For fans of World War Z and the Southern Reach Trilogy, a suspenseful oral history commemorating the five-year anniversary of the Pulse—the alien code that hacked the DNA of Earth’s population—and the response team who faced the world-changing phenomenon.
Voyager 1 was a message in a bottle. Our way of letting the galaxy know we existed. That we were out here if anyone wanted to find us.
Over the next forty years, the probe flew past Jupiter and Saturn before it drifted into the void, swallowed up by a silent universe. Or so we thought…

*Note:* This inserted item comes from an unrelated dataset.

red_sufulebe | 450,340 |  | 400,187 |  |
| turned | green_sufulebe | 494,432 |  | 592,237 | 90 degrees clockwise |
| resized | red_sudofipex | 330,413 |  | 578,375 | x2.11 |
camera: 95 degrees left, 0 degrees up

Truth is, our message didn’t go unheard.
Discovered by Dr. Dahlia Black, the mysterious Pulse was sent by a highly intelligent intergalactic species that called themselves the Ascendants. It soon becomes clear this alien race isn’t just interested in communication—they are capable of rewriting human DNA, in an astonishing process they call the Elevation.

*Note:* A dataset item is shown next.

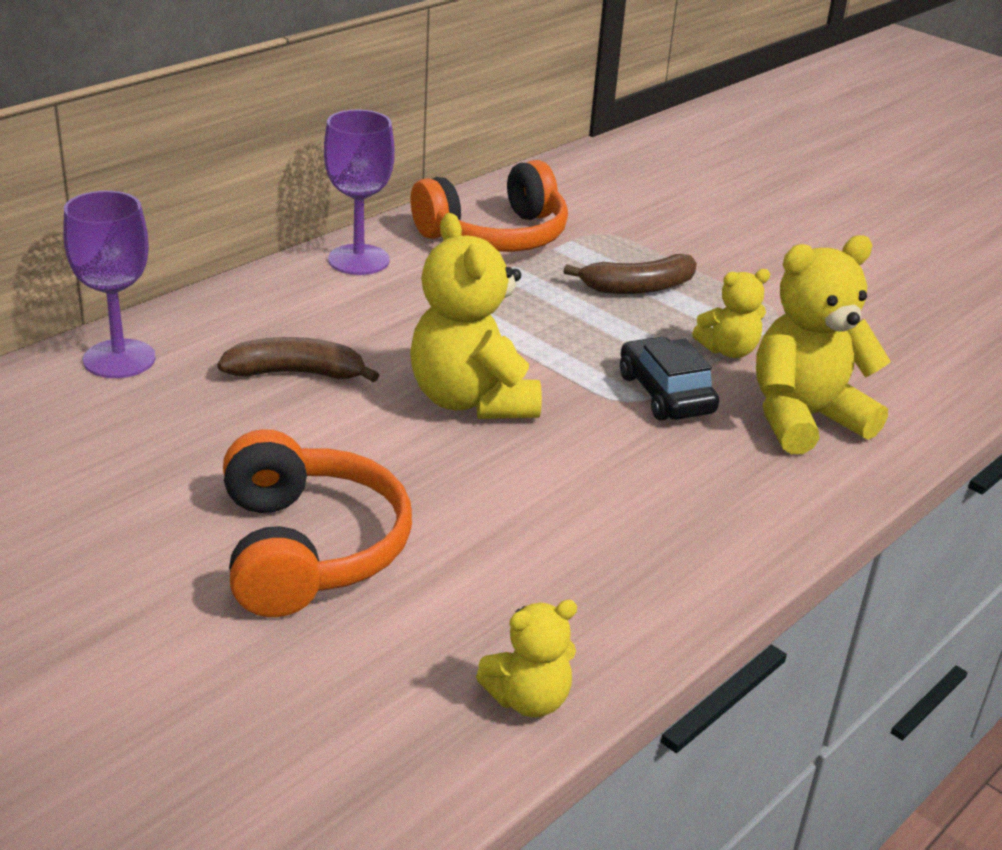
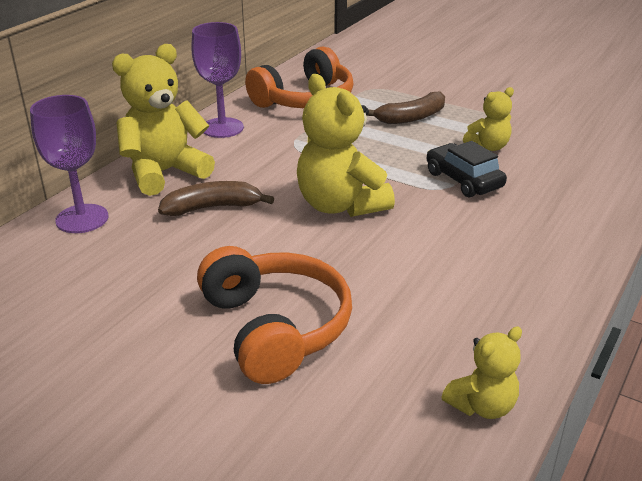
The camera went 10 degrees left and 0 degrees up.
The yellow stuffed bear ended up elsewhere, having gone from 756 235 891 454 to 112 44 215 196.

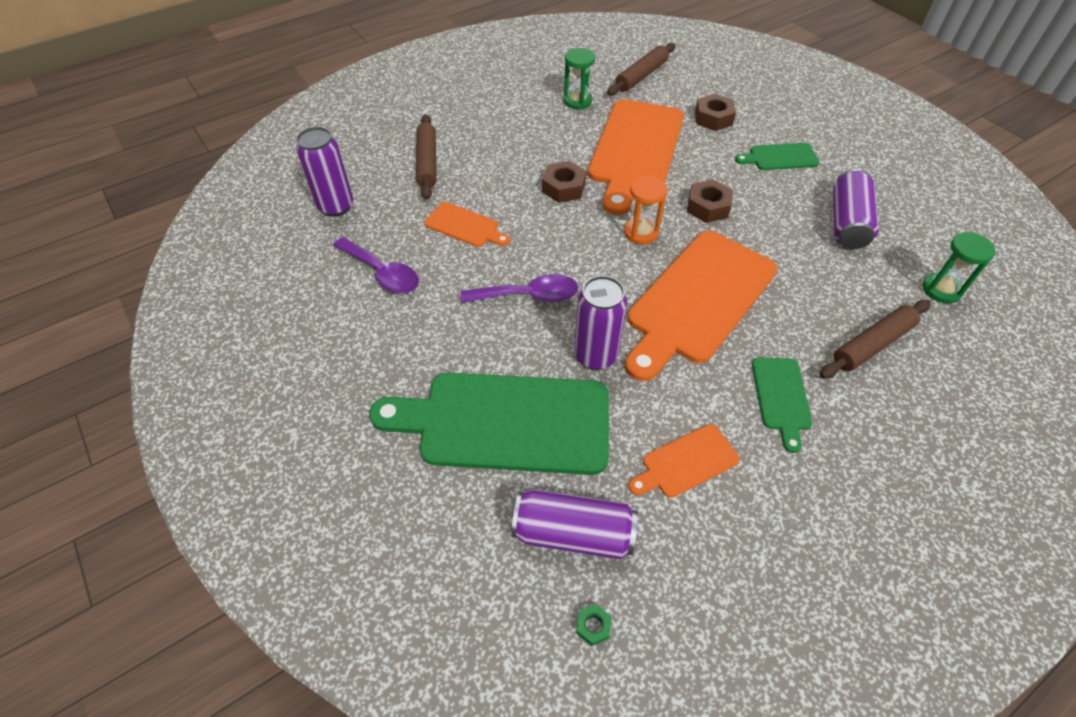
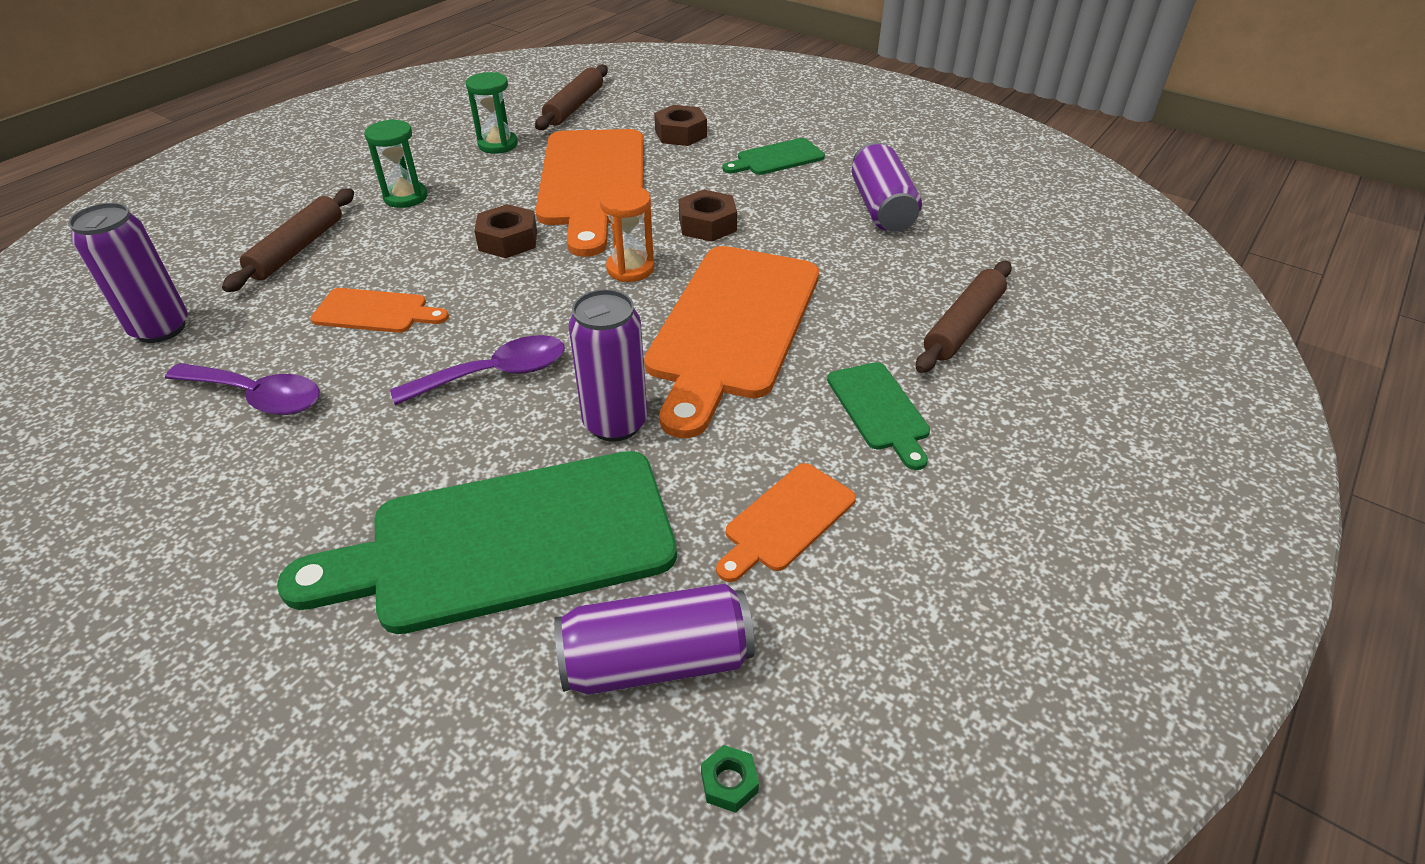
The camera went 20 degrees left and 10 degrees down.
The russet rolling pin at 416 115 437 200 ended up facing another way, 45 degrees clockwise from before.
The leaf-green sandglass ended up elsewhere, having gone from 923 232 995 303 to 364 119 427 208.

Five years after the Pulse, acclaimed journalist Keith Thomas sets out to make sense of the event that altered the world. Thomas travels across the country to interview members of the task force who grappled to decode the Pulse and later disseminated its exact nature to worried citizens. He interviews the astronomers who initially doubted Black’s discovery of the Pulse—an error that critics say led to the world’s quick demise. Thomas also hears from witnesses of the Elevation and people whose loved ones vanished in the Finality, an event that, to this day, continues to puzzle Pulse researchers, even though theories abound about the Ascendants’ motivation.
Including never-before-published transcripts from task force meetings, diary entries from Black, and candid interviews with Ballard, Thomas also shows in Dahlia Black how a select few led their country in its darkest hours, toward a new level of humanity.
This bittersweet saga of first contact with aliens takes the form of a journalistic account of an extraterrestrial signal that alters 30% of the human race, told from the perspective of the 70% "left behind." Dahlia Mitchell, a struggling astronomer working on dark matter, intercepts a coded radio transmission from outside the Milky Way galaxy and recognizes its significance. Enlisting an ex-boyfriend who's an NSA analyst, she gains the attention of the U.S. government, which is already starting to worry over reports of strange abilities and conditions manifesting among widely dispersed people. As the genetic tinkering, called the Elevation, spreads worldwide, Dahlia communicates with the aliens and becomes their spokesperson, trying to allay the mounting panic as the Elevated continue to change and prepare to depart for the alien homeworld. Thomas (The Clarity) structures his tale as a series of transcripts, interviews, and journal entries, all footnoted. The documentary conceit lends both an air of believability (critical in a work that is littered with conspiracy theories, past and present) and a sense of tragic but not unwelcome inevitability. Thomas does little to explore the tension between two human fears being alone in the universe and being meddled with by outside forces and the integration of conspiracy theories doesn't always work, but on a more personal level, this story has powerful resonance. It's not quite World War Z in space, but this creative take on the first contact novel will satisfy UFO seekers and nostalgic X-Files fans.